Comment eût-on imaginé de faire produire quatre ou cinq récoltes annuelles à un terrain formé par des monticules d’un sable quartzeux, dans la contrée la plus brulante de l’Europe, si le hasard ne fût venu au secours de l’homme, si une longue observation ne lui eût appris à tirer parti des moyens indiqués par la nature, si le travail nécessaire pour produire une métamorphose si surprenante n’eût été stimulé par le plus puissant des motifs, celui de la jouissance ?

Lorsqu’on se propose de mettre en culture le terrain dont je viens de donner la description, et qu’au lieu de ces monceaux de sable qui fatiguent la vue, on veut couvrir le sol d’un tapis de verdure, et en retirer d’abondantes récoltes, on commence par déterminer la grandeur et la forme que doit avoir le jardin ou navazo. Ces dispositions sont prises d’après la configuration du terrain, d’après les dimensions plus ou moins grandes que présentent les parties basses de ce terrain, etc.

L’objet principal du cultivateur, dans le travail qu’il va entreprendre, c’est de donner au sol une surface égale, et de le niveler à une hauteur donnée, condition indispensable, et sans laquelle on chercheroit en vain à se procurer des récoltes. C’est en ce point que consiste l’art de cette culture ; c’est ici qu’est caché tout le mystère d’une végétation qui étonne l’œil du voyageur.

En effet, la végétation ne s’opère dans ces sables qu’à cause de l’humidité dont le sol est plus ou moins imprégné dans les diverses saisons de l’année. On y trouve constamment, en creusant à une certaine profondeur, les eaux produites en été par le voisinage du Guadalquivir, et en hiver, où leur abondance est beaucoup plus grande, par l’eau des pluies qui découle et filtre des plateaux voisins. Les hautes marées qui se font sentir sur les bords du Guadalquivir produisent aussi une élévation marquée dans les eaux souterraines des navazos.

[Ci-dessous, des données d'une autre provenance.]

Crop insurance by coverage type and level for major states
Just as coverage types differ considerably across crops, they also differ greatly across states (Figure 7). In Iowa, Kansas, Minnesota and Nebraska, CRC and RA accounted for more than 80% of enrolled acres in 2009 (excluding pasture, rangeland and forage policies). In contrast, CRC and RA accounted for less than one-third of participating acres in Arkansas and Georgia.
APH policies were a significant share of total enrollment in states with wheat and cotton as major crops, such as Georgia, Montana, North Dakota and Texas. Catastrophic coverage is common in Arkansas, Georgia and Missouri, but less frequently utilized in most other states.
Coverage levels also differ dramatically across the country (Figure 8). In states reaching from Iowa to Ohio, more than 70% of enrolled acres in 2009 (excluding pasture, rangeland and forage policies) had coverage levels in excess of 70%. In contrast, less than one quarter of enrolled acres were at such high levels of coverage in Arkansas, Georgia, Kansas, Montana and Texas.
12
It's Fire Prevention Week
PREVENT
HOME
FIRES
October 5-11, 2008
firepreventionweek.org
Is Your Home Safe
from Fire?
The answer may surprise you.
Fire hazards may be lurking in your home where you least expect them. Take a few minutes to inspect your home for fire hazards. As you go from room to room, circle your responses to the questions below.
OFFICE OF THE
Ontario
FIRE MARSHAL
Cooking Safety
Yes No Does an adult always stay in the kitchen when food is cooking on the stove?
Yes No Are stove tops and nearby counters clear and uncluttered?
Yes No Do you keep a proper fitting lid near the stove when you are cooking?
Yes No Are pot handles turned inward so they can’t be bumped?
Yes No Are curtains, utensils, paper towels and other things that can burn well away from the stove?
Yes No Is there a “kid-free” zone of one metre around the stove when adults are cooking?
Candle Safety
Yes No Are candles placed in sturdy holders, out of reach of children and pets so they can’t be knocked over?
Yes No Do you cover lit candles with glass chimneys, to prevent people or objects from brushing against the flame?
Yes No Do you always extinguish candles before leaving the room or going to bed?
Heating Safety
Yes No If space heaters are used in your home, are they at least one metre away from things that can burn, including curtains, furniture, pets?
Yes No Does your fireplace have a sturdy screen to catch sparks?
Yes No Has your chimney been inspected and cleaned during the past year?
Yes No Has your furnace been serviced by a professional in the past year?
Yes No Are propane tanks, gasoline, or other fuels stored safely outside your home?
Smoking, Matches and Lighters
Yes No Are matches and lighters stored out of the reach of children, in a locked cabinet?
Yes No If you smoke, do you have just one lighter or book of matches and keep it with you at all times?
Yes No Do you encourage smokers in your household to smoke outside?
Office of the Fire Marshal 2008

On conçoit qu’une surabondance d’eau, durant plusieurs mois de l’année, eût apporté dans la culture des obstacles insurmontables, et que le défaut d’humidité, pendant les chaleurs de l’été et de l’automne, eût frappé le sol d’une stérilité absolue.

Il a donc fallu trouver les moyens de faire écouler, pendant l’hiver, les eaux surabondantes, et de mettre à profit, durant les autres saisons, celles que l’on rencontre constamment sous la surface du sol.

L’observation a fait connoître quel étoit le niveau le plus bas des eaux en été, et leur plus grande élévation pendant l’hiver. C’est d’après ces données qu’on a déterminé l’élévation que devoit avoir le sol pour qu’il fût susceptible de fécondité. On a trouvé qu’il étoit nécessaire de tenir sa surface à cinq ou six décimètres (un pied et demi ou deux pieds) au dessus du niveau que conserve l’eau durant la majeure partie de l’année.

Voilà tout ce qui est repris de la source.